Likewise, this is how Zig and other languages such as Rust use LLVM. They play by the rules, and get rewarded by well-defined behavior.

[rom-antics]

Is not one of the LLVM rules, pointers must be valid and have a valid provenance in order to be dereferenced? If 0x2 ends up in a pointer that is dereferenced (or 0x0 in a nonnull pointer), has that rule not been broken?

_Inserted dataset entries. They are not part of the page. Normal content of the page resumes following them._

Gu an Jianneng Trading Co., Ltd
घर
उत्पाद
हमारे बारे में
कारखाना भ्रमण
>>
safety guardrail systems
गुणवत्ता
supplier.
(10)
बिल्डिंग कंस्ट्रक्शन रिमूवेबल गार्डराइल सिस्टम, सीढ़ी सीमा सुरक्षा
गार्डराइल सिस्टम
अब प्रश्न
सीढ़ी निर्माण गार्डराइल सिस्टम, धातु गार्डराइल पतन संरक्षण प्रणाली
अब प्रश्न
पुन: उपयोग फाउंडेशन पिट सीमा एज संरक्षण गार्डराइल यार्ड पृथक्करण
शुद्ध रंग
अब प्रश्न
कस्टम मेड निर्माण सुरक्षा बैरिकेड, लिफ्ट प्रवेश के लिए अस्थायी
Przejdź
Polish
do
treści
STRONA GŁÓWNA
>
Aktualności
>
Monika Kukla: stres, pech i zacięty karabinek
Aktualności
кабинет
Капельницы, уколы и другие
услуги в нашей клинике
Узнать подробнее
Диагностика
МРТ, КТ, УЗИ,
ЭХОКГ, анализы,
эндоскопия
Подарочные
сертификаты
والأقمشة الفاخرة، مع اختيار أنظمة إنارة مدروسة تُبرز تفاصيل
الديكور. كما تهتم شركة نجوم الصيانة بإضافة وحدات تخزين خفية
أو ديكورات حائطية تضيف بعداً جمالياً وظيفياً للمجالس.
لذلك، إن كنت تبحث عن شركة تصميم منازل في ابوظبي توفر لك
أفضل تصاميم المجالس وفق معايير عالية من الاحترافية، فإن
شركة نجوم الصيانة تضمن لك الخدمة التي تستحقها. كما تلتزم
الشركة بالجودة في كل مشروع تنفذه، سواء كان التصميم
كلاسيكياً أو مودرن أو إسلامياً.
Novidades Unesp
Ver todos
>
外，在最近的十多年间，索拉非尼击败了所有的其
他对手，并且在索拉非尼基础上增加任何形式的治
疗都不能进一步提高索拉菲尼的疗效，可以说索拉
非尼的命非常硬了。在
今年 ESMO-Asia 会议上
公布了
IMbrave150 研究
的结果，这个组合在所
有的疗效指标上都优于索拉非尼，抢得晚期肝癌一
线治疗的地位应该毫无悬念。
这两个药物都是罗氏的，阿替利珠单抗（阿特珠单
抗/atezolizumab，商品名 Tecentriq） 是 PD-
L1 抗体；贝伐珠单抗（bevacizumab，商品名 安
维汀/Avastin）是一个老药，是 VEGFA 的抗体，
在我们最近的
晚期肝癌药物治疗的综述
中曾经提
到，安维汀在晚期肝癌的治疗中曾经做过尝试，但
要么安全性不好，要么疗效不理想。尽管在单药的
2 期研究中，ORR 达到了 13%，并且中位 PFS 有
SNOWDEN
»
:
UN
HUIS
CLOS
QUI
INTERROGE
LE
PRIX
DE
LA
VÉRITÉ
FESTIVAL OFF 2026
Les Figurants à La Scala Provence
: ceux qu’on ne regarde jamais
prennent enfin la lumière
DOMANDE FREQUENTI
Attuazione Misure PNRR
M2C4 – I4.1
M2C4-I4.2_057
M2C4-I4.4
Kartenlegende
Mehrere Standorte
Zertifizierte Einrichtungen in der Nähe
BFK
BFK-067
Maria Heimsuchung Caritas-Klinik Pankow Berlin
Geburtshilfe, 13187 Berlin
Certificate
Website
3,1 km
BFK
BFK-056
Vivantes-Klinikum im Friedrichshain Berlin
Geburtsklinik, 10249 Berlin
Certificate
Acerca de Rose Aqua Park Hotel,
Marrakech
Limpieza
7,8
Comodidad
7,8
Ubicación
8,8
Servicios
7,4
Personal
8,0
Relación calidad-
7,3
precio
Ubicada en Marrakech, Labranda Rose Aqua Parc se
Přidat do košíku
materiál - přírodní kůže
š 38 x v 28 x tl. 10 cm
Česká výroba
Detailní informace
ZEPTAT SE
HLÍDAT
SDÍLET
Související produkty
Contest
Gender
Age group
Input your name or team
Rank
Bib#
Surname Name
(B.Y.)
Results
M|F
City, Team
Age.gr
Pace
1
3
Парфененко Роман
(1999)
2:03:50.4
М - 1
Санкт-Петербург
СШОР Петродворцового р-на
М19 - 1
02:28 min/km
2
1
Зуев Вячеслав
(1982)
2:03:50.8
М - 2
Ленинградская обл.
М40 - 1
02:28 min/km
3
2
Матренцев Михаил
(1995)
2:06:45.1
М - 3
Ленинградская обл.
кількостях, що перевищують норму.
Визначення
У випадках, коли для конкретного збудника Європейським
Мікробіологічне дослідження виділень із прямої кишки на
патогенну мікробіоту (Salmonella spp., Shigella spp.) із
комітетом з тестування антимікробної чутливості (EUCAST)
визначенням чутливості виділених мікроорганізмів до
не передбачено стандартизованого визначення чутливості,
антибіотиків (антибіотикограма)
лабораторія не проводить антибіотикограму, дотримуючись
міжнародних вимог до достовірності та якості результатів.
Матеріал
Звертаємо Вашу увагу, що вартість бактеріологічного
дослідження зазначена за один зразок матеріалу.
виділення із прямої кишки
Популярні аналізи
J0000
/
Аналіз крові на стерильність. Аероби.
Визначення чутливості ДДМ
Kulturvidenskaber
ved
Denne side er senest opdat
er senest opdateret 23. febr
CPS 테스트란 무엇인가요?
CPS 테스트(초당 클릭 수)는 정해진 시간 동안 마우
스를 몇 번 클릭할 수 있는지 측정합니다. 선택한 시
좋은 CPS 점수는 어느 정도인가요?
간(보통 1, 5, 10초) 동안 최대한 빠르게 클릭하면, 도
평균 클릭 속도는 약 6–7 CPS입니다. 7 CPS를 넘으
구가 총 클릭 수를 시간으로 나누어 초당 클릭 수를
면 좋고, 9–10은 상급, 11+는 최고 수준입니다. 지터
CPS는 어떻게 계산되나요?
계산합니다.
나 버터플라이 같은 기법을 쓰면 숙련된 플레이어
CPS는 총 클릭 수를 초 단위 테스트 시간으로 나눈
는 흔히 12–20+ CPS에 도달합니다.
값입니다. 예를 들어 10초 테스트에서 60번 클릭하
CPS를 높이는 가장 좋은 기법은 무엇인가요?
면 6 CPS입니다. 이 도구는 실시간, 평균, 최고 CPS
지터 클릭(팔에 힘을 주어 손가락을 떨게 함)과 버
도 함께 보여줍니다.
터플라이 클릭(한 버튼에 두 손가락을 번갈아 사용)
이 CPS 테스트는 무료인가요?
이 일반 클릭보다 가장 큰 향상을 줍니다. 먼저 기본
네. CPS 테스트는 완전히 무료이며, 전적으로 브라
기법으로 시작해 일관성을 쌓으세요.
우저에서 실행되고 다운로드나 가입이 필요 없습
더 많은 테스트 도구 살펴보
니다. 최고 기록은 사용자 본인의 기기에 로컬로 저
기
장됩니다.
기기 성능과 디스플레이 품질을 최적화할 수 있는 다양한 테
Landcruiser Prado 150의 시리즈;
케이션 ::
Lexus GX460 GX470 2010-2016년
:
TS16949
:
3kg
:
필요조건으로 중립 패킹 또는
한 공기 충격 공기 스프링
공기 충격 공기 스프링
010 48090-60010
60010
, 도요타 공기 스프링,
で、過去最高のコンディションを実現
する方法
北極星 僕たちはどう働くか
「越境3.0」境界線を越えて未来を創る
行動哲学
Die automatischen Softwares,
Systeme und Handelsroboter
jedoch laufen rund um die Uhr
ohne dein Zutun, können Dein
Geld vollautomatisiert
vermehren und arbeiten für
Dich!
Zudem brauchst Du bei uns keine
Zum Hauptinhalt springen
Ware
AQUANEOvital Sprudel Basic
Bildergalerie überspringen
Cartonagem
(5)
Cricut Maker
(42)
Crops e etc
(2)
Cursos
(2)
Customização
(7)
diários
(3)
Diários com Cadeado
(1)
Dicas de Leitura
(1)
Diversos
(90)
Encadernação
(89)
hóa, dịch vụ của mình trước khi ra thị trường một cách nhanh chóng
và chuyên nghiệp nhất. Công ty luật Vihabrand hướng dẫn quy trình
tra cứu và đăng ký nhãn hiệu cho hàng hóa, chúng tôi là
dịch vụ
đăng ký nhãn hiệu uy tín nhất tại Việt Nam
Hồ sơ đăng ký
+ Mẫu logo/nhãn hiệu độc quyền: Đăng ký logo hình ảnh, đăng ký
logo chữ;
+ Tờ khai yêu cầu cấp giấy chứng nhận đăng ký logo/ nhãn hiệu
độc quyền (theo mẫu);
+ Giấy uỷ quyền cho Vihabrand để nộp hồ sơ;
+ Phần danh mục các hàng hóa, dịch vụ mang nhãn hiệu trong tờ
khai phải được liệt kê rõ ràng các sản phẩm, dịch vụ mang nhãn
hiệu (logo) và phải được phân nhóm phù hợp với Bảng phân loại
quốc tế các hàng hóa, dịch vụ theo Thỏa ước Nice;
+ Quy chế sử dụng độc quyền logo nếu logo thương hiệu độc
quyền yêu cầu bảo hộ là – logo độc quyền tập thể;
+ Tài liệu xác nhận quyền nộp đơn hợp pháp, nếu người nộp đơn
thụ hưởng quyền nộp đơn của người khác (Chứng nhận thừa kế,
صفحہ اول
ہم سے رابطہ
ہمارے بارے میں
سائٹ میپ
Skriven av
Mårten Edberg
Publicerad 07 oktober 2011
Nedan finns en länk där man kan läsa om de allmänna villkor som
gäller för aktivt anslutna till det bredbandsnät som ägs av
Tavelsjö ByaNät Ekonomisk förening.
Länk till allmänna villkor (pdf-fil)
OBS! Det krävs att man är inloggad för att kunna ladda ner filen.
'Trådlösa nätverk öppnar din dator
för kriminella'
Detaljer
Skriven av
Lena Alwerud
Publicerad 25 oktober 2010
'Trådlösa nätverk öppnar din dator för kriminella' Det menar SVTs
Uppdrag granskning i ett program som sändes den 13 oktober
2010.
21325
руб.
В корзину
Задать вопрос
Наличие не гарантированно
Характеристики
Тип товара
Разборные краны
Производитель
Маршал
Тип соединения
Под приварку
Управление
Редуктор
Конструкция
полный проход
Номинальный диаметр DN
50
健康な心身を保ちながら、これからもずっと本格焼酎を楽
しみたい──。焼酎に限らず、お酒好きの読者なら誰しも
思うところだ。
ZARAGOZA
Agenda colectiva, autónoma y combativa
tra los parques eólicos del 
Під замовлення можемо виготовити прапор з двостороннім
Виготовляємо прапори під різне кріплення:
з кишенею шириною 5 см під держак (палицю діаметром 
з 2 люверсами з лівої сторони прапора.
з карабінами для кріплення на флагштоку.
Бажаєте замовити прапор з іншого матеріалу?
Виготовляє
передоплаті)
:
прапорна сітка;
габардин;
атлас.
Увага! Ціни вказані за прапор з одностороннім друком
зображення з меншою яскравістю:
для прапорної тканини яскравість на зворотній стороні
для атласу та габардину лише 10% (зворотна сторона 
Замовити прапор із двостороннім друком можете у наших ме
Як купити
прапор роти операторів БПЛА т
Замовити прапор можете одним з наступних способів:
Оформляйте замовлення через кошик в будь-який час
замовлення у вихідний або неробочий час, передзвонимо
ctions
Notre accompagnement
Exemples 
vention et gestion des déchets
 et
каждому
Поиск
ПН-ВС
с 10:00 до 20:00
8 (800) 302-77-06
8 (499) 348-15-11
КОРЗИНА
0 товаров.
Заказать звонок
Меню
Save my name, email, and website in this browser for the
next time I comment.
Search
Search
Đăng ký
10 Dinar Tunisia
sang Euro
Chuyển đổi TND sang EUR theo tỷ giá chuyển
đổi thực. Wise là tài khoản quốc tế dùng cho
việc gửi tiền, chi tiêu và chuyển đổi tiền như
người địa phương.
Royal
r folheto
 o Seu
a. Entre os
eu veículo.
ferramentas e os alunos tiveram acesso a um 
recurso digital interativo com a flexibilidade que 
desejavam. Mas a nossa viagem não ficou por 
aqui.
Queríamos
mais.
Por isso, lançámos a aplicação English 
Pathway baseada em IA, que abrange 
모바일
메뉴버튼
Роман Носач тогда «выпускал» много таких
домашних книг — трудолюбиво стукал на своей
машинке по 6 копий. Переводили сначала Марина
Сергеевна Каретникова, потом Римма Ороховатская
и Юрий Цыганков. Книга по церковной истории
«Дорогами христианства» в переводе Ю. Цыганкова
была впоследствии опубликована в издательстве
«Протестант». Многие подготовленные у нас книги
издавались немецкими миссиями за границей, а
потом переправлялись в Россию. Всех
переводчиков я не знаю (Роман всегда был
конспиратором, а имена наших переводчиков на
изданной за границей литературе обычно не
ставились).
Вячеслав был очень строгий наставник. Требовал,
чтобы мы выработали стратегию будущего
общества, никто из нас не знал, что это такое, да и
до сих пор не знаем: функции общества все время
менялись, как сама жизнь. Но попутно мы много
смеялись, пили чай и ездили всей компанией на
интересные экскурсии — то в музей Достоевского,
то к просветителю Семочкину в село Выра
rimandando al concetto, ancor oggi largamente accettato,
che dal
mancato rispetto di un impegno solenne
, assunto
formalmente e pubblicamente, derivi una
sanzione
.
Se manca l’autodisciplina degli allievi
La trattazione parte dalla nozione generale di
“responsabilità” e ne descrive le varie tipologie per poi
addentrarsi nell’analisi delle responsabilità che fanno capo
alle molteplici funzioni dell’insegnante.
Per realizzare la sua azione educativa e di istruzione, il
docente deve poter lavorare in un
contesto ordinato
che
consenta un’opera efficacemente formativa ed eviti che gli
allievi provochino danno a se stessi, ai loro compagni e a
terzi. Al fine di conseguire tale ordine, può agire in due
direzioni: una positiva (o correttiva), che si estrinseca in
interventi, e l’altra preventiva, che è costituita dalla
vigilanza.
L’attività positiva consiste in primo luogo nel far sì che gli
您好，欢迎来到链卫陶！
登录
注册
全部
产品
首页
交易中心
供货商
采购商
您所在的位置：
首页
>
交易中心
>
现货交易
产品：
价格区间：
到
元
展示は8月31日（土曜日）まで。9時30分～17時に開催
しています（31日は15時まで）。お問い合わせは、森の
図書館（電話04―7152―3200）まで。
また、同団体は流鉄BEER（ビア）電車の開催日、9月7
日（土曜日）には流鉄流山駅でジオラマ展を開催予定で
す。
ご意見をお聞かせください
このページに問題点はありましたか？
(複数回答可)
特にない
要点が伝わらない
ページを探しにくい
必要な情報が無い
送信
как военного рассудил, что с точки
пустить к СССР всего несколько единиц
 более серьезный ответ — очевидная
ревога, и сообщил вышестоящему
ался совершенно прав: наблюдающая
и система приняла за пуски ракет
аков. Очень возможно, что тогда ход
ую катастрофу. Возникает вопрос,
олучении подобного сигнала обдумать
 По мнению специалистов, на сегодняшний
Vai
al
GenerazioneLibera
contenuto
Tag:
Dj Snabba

And if the rule is broken, does that not trigger undefined behavior?

[AndyKelley]

I invite you to share a snippet from the LLVM language reference[1] that backs up your interpretation.

I will return the courtesy, with regards to my interpretation:

> An integer constant other than zero or a pointer value returned from a function not defined within LLVM may be associated with address ranges allocated through mechanisms other than those provided by LLVM. Such ranges shall not overlap with any ranges of addresses allocated by mechanisms provided by LLVM. [2]

[1]: https://llvm.org/docs/LangRef.html

[2]: https://llvm.org/docs/LangRef.html#pointer-aliasing-rules

[rom-antics]

From the same section,

- Any memory access must be done through a pointer value associated with an address range of the memory access, otherwise the behavior is undefined.

- A null pointer in the default address-space is associated with no address.

A null pointer (0x0) is associated with no address, therefore it has no address range. So if you do attempt a memory access (dereference), the behavior is undefined. QED. A naive translation to assembly would indeed segfault on a modern OS, but LLVM's optimizations are free to assume that code path is unreachable and do anything else.

Once the program is in this state, a bug of some kind is unavoidable. I don't take issue with that - what I take issue with is your claim that this behavior is well-defined, because it definitely is not. It would be equally valid for a null dereference to corrupt your program state or wipe your hard disk.

[kristoff_it]

> An LLVM pointer value cannot legally contain arbitrary non-null non-pointer integers such as 0x2.

0x2 is a perfectly valid pointer value, it just happens to never be a good virtual memory address on modern systems where virtual memory is setup by the usual OSs, hence the fact that you can rely on it segfaulting.